When we are working with businesses around the world we often tell them that traditional performance management is “dead.” What we mean is the traditional annual performance appraisal needs to be overhauled.

It is not as if the annual appraisal is a bad thing. However, in the 21st century, it is simply not enough. More regular feedback is necessary for 21st-century employees. Folks who have ever heard me speak or have read my blogs in the past know I talk a great deal about “real-time feedback.”

Recently in this space, I also talked about real-time feedback versus instant gratification. Providing real-time feedback is not the same as providing instant gratification. This type of feedback is offered in real time and focuses on ongoing course corrections and affirmations.

During my recent travels, I witnessed a perfect example of why traditional performance management does not work. Sitting next to me on an airplane was a gentleman furiously typing during the five-hour, cross-country trip. Near the end of the flight, he closed his laptop and we began to make small talk.

During this discussion he explained what he was up to. The only reason he stopped typing was because his laptop ran out of juice. What had him typing so furiously at 30,000 feet? His attempt to complete the ten annual appraisals he needed to finish.

I do not know this gentleman, his industry, or his memory capabilities. What I do know, however, is he completed all of these annual appraisals completely from memory. He did not look at a single note or review a single file in order to complete said person’s evaluation.

He did mention how impressed he was with his team and how he loved working with each individual. So I am sure completing an evaluation for such a solid team is easier than most. I am equally sure that there is no way anyone can simply remember everything from an individual’s year-long efforts.

This example is one of the reasons why traditional performance management is dead. Annual appraisals should be a summary from all of the micro and macro conversations that happened throughout the year. Additionally, these micro conversations should, from time to time, have written follow up and documentation.

All of that information then can be rolled into an annual appraisal. I found it to be frightening that this senior manager believed he could remember 365 days of an employee’s efforts. Isn’t it more likely they remembered the last 90 days much clearer than the first 90 days?

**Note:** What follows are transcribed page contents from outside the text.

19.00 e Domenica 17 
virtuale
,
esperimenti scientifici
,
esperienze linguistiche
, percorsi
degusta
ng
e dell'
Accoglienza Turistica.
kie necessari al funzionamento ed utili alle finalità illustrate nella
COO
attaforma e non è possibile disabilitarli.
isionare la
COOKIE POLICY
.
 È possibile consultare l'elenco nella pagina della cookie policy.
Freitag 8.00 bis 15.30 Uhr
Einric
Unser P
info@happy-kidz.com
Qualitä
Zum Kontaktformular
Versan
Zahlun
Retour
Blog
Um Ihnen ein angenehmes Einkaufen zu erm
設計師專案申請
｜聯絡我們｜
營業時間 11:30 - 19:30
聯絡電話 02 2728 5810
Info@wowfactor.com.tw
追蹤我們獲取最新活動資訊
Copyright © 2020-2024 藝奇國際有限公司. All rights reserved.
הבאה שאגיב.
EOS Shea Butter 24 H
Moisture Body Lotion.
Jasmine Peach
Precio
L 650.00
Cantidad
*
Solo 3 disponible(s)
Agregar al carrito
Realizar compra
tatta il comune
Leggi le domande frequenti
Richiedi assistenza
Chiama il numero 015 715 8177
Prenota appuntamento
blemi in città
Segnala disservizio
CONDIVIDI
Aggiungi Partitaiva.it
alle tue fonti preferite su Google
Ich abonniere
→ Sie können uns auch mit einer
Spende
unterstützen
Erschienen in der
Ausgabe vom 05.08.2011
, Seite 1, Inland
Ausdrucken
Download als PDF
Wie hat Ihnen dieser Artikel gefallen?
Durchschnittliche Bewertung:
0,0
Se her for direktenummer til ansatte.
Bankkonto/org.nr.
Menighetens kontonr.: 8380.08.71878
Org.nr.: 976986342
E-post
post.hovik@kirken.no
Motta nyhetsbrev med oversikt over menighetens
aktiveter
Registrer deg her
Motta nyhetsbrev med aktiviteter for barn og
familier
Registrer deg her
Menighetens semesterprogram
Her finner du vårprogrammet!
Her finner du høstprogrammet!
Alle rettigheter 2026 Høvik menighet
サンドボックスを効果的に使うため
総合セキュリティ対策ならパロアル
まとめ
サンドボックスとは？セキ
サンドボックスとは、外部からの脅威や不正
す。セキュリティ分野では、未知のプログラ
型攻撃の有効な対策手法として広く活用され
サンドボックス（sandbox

At minimum, employees should have one-on-one time with their manager. These conversations should be documented and filed in order to produce a believable annual appraisal. Subtract ongoing feedback and documented conversations and a manager would only be relying on their feelings and recent memories.

Unfortunately, most annual appraisals are completed in the same manner. Maybe not at 30,000 feet. But I’m certain this isn’t the first time an appraisal has been completed from a manager’s memory. Is there any secret as to why these tools have lost their value?

The key for 21st-century leaders is real-time feedback. Some of these conversations will be documented while others may be simply coaching in passing. In either event, employee appraisals need to happen regularly, authentically, and provide both positive and developmental feedback.